A mon signal, amène le dessert!
Assis comme ça sur la digue à regarder les vagues sans cesse recommencer, naître, et mourir de l’élan qui les a fait naître, j'ai pensé qu'il fallait toujours insister, que d'aussi loin qu'elle parte, la mer finit toujours par monter, insister aussi parce qu'elle fini toujours par redescendre.
Après ça m’a fait mal au cul d'être assis sur une pierre froide et d’y penser, alors j’ai bougé.
J'ai marché un peu sur la plage déserte, le nez au vent avant de m'attabler devant un café en terrasse et de me demander quelle quantité de Chasse-Spleen il me faudrait pour dissoudre l’enclume que j’avais posée sur le sternum.
Des litres versés en dizaines de verres vidés.
En rentrant de la plage je suis passé chez le boucher.

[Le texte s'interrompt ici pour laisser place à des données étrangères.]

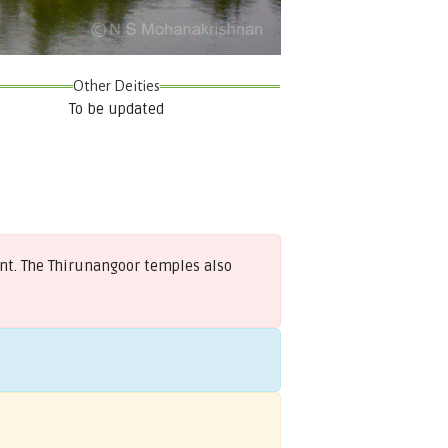
Other Deities
To be updated
ont. The Thirunangoor temples also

Il m'a découpé une côte à l'os de 400 grammes en m'expliquant comment on avait découvert par hasard que son fils - le gamin timide se tenait derrière l'étal à côté de son père- n'avait qu'un seul rein, et qui plus est en très mauvais état. Lui bien sûr avait alors spontanément décidé de lui donner un des siens. Une étoile noire devait briller sur cette famille puisque les médecins avaient alors découvert que l'anomalie était congénitale et que lui aussi, qui n'avait jamais été malade et n'avait jusqu'alors subi aucun examen médical, vivait avec un seul rein. Je n'ai rien osé demander au sujet de sa femme, j'ai payé en le remerciant et suis rentré préparer mon repas.
J'ai accompagné ma côte à l'os d'une bouteille de Moulis en Médoc 89 que j'ai tenu à finir debout mon verre à la main, observant la rue déserte par la fenêtre, ma playlist ayant choisi Philadelphia pour célébrer mon naufrage (un homme seul debout au milieu de la nuit un verre à la main chantant Neil Young à la fenêtre d'une maison vide est un naufragé, nul doute que la tempête a fait rage).
Dans mon lit peinant à trouver le sommeil j'ai revu toutes ces vagues écumantes tirant la mer avec elles pour la faire monter (milliers de moutons galopant sur la terre pour la faire tourner). Le sommeil a fini par venir et juste avant de sombrer je me suis demandé ce que tu faisais à cette heure, si tu dormais paisiblement ou bien si d'une façon ou d'une autre quelqu'un t'en empêchait, toi aussi.
Personne n'oublie personne mais le temps passe, on est éternels, pas immortels.